This website was produced as an assignment for Genetics 677 at UW-Madison Spring 2009
I used two different databases to search for gene ontology terms for human HTT. Other databases I searched did not have a human HTT gene annotated.
The AmiGO database listed 11 ontology terms under human HTT, four each for biological processes and molecular function and three for cellular component. The site provides a simple method to create trees showing linkage between the different terms. The results for each compenent are shown below. Additionally, I created a tree showing linkage between all 11 terms, shown directly below.
The biological process terms indicate the role the gene plays in the larger biological framework of the cell. Of the terms listed on AmiGO, apoptosis and pathogenesis at first appeared the most significant in describing the role of HTT in Huntington's disease. It has been demonstrated that the mutant form of huntingtin eventually leads to apoptosis in neurons (1). The role in organ morphogenesis was seen mice knockouts for huntingtin (2).
The cellular component terms describe the locations in the cell in which the gene is actively functioning. I was not surprised to see both cytoplasm and the nucleus listed, as huntingtin is described as active in both in primary papers I previously came across. References for both are listed on AmiGO. The soluble fraction term essentially indicates the protein is found in the water soluble components of the cell, which includes the cytoplasm and nucleus. The golgi apparatus listing led me to a research paper describing the interaction of huntingtin with optineurin, which maintains the shape of the golgi apparatus (3).

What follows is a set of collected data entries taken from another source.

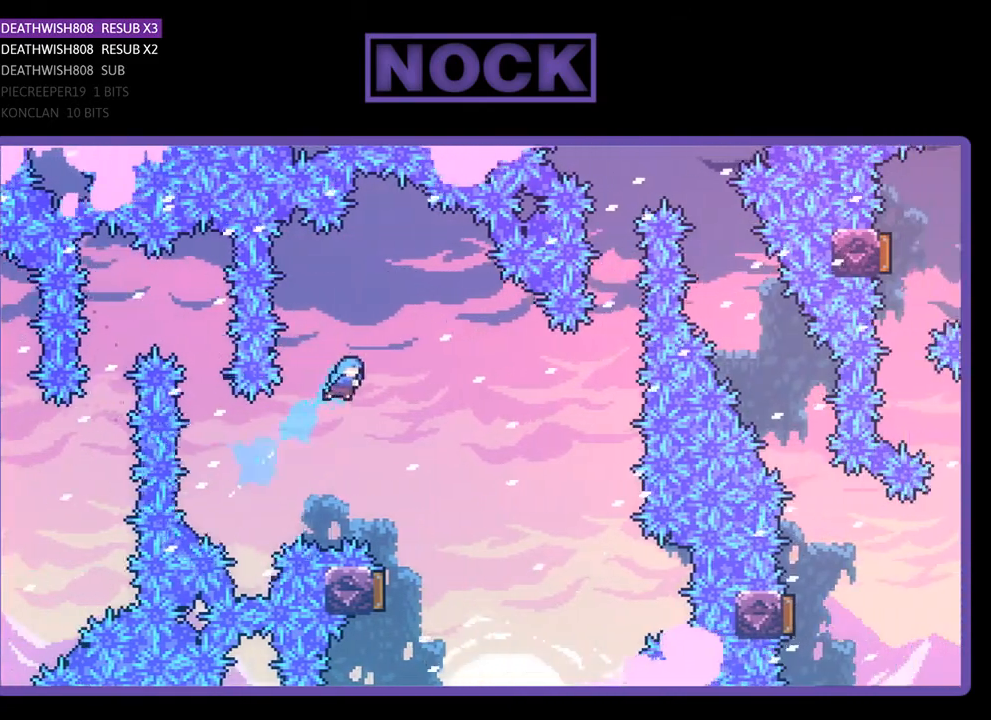
{"buttons": ["R2"], "right_stick": "center", "events": [[167, "DPAD_UP", "up"], [233, "DPAD_RIGHT", "up"]]}
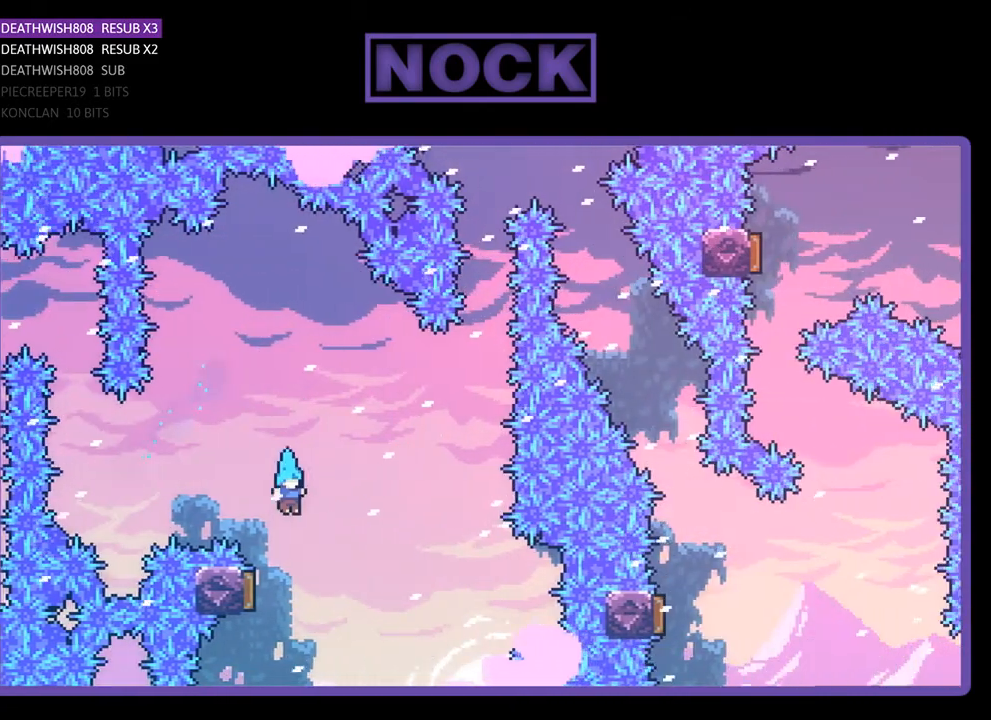
{"buttons": ["R2"], "right_stick": "center", "events": [[67, "DPAD_LEFT", "down"], [333, "DPAD_LEFT", "up"]]}
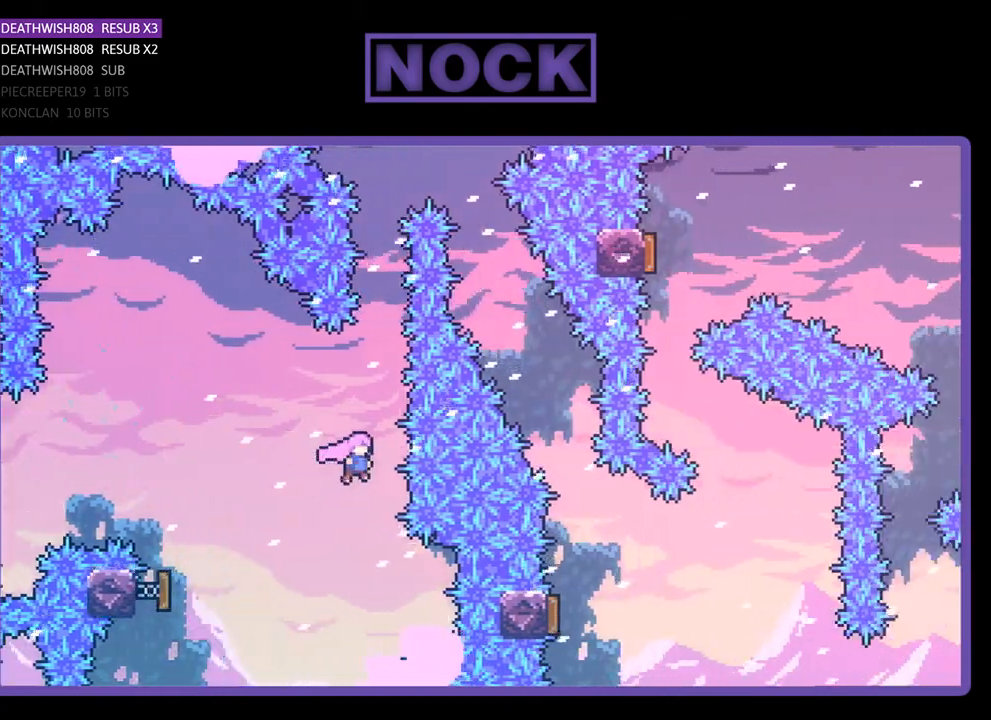
{"buttons": ["CIRCLE", "R2", "DPAD_UP"], "right_stick": "center", "events": [[67, "DPAD_UP", "down"], [100, "CIRCLE", "down"], [367, "CIRCLE", "up"], [500, "CIRCLE", "down"]]}
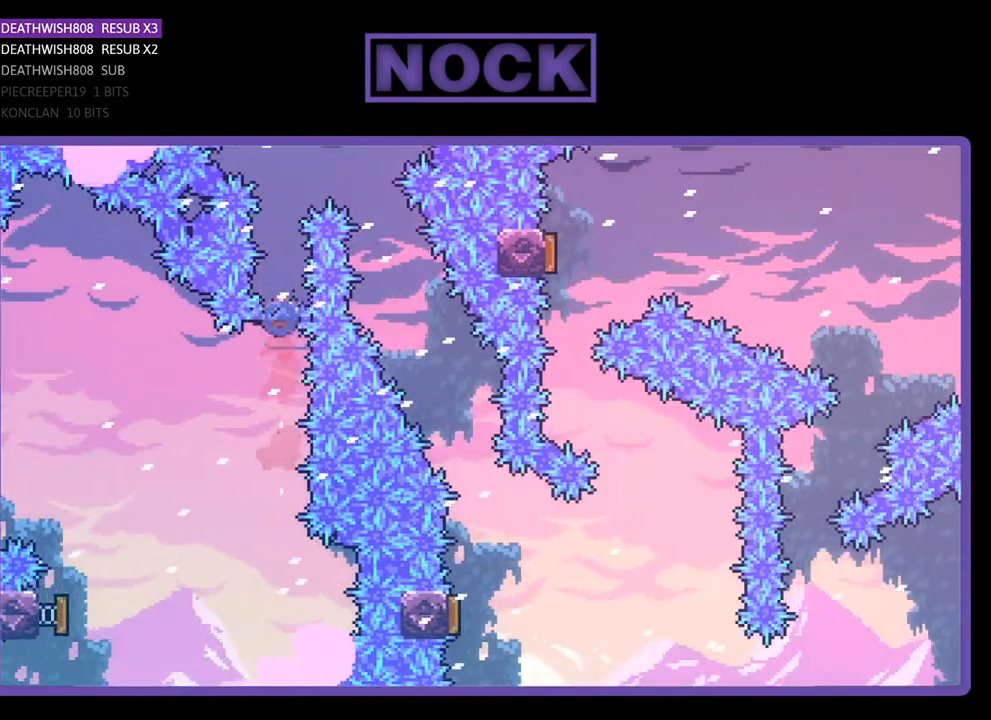
{"buttons": ["R2", "DPAD_RIGHT"], "right_stick": "center", "events": [[100, "DPAD_RIGHT", "down"], [300, "CIRCLE", "up"], [367, "DPAD_UP", "up"]]}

Molecular function terms describe the precise role the protein plays in the cell on the molecular level. The GO terms for molecular function included three similar terms in microtuble binding, protein binding, and transporter activity, all of which point to huntingtin actively taking part in transport in the cell. The reference listed under transporter activity describe the role of huntingin as anchoring microtubules or transporting mitochondria, vesicles, or other organelles (4). The transcriptional corepressor reference describes an interaction of mutant huntingtin with p53, repressing p53-driven promoters p21 and MDR-1 (5). Furthermore, mutant huntingtin binds CREB binding protein, which overall results in reduced control of transcription (5).
The GOALL database listed 55 GO terms under the gene name HTT for humans. Of the biological processes, some corresponded with functions I would consider highly connected to the nature of Huntington's disease, including brain development and locomotory behavior. Others were surprising, such as iron ion homeostasis. The cellular component and molecular function terms followed the same pattern, with more terms listed for each compared to AmiGo.
Based upon my results for gene ontology, I used a sequence search in the pTARGET database to determine subcellular locations of the protein based upon its structure. pTARGET demonstrated with relatively high confidence that huntingtin locates to the cytoplasm based upon its structure, with a confidence value of 87.6%. I found this interesting, as the protein sequence I used was the full huntngtin (3,144 aa). The localization to the nucleus listed in my GO terms is proposed to occur only when the protein is cleaved.
The AmiGO program provided what I considered the most useful information regarding the gene ontology of huntingtin. I thought the tree creation aspect of the database was a useful way to manipulate the ontology terms to visualize how the protein's function is mapped out. Also, the direct link to the primary papers accounting for the papers provided useful information and a good way to build up background knowledge on each specific aspect of the protein. Overall, the AmiGO program outlined the importance of huntingtin in transport activities, with the possiblity of function in both the cytoplasm and the nucleus. This database would be useful to gather intial information about a particular gene or protein to gain an understanding of its function. GO ALL, in contrast, provided more terms, though the large number made the characterization of the actual function of the protein more difficult. GO ALL would probably be more useful to search for more unique functions of a protein.